Whitlock Blogs #1

I’m actually cheating a little here. I wrote this post almost a week ago and sent it in to be posted today, so that it may appear fresh off the griddle, when in fact it is stale and already starting to harden around the edges. There’s an analogy to publishing in here: what we are all hoping to promote here as “fiery” is in fact mere glowing embers at this point. Because even in the most maniacally foreshortened publishing process – the kind that might result in, say, a quickie celebrity bio – by the time the book appears between covers, the major work of writing and editing it was done months earlier.

Literary fiction is rarely published under those conditions, and almost always, the book that appears fresh and clean and bursting with newborn health in a bookstore one day was actually signed off on in a previous season. There’s always last-minute proofing and the whole process of typesetting, but very often the book exists in a near-final state for nearly half a year before the actual publication date – sometimes longer. Sometimes so long that a subsequent book is already in the works by the time the previous one arrives in print. In fact, this was a piece of advice I was given years ago by a fairly well-known writer: get far enough into your next book, so that when your first one comes out, it’s all gravy. Everything that happens to that first book is good or bad, but the real prize is being sought elsewhere.

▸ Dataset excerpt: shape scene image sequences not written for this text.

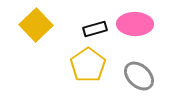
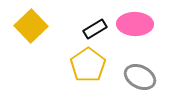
yellow square: moved 5 px left, 1 px down
black rectangle: rotated 15 degrees counterclockwise
gray ellipse: moved 1 px right, 1 px down; rotated 16 degrees counterclockwise
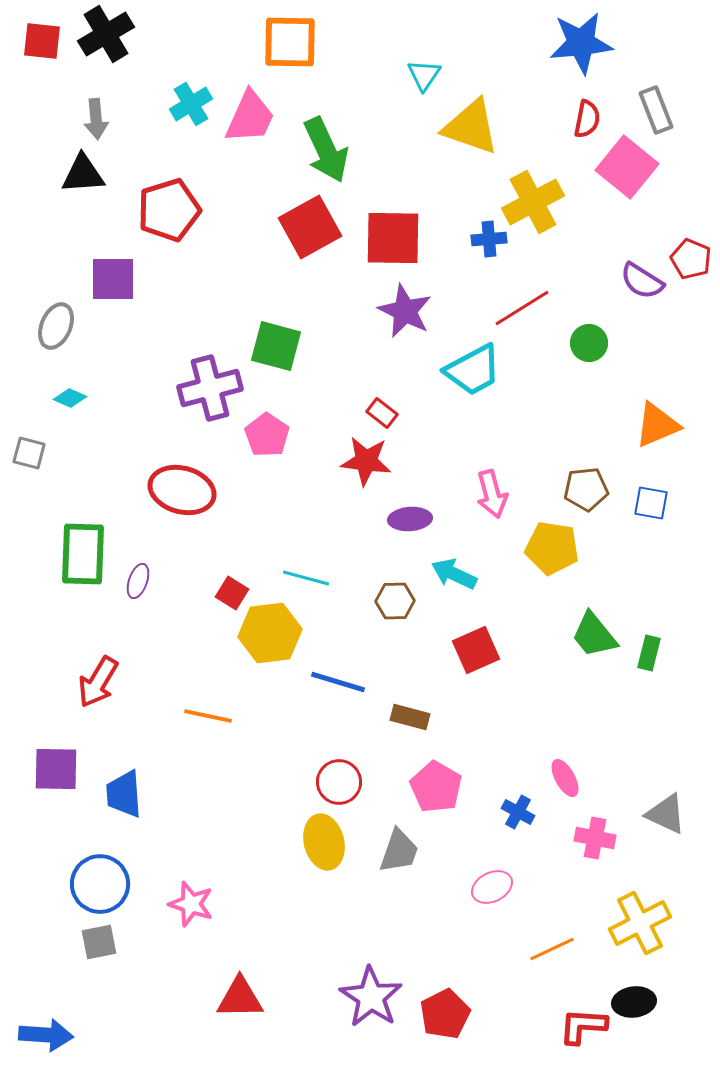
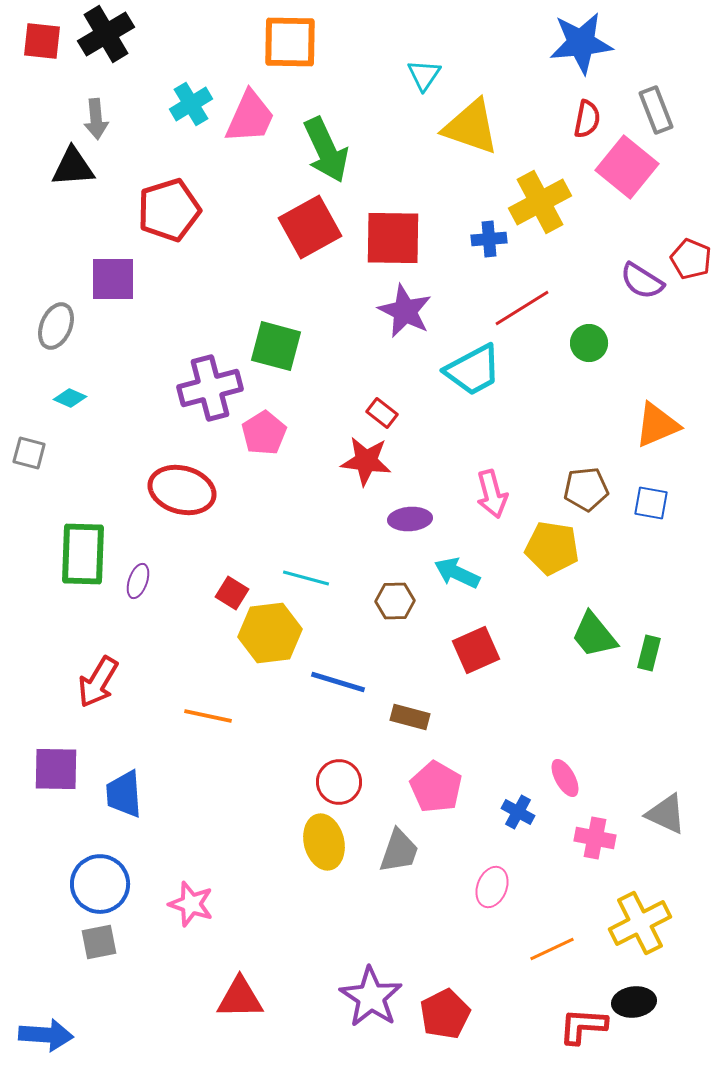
black triangle at (83, 174): moved 10 px left, 7 px up
yellow cross at (533, 202): moved 7 px right
pink pentagon at (267, 435): moved 3 px left, 2 px up; rotated 6 degrees clockwise
cyan arrow at (454, 574): moved 3 px right, 1 px up
pink ellipse at (492, 887): rotated 42 degrees counterclockwise
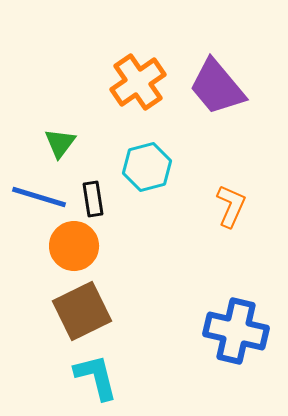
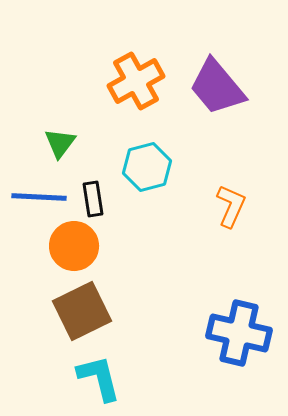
orange cross: moved 2 px left, 1 px up; rotated 6 degrees clockwise
blue line: rotated 14 degrees counterclockwise
blue cross: moved 3 px right, 2 px down
cyan L-shape: moved 3 px right, 1 px down
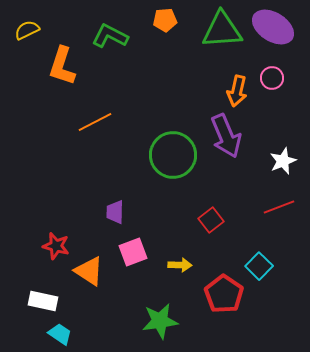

Very often what authors must do when they are promoting their new book is a kind of act of intense nostalgia. When they read from the book in public or read reviews of it or talk about it with someone, it’s as if they are revisiting some past glory. You’re getting your back patted for something a slightly younger self accomplished, months, if not years, ago.

Which, by the way, is the reason I’m writing this in advance: at the moment I’m driving around with boxes of books and a pen, reading from my novel and accepting congratulations (I hope) on something I did a while ago. It’s a little indulgent, but it’s necessary – for the sake of both publicity and one’s own ego. Having done all that work, it’s good to get patted on the back, to get bought a drink. Already though, I can feel the pull of that second book, already well underway. It’s waiting for me to get this nostalgia bit over with and get back to the real work.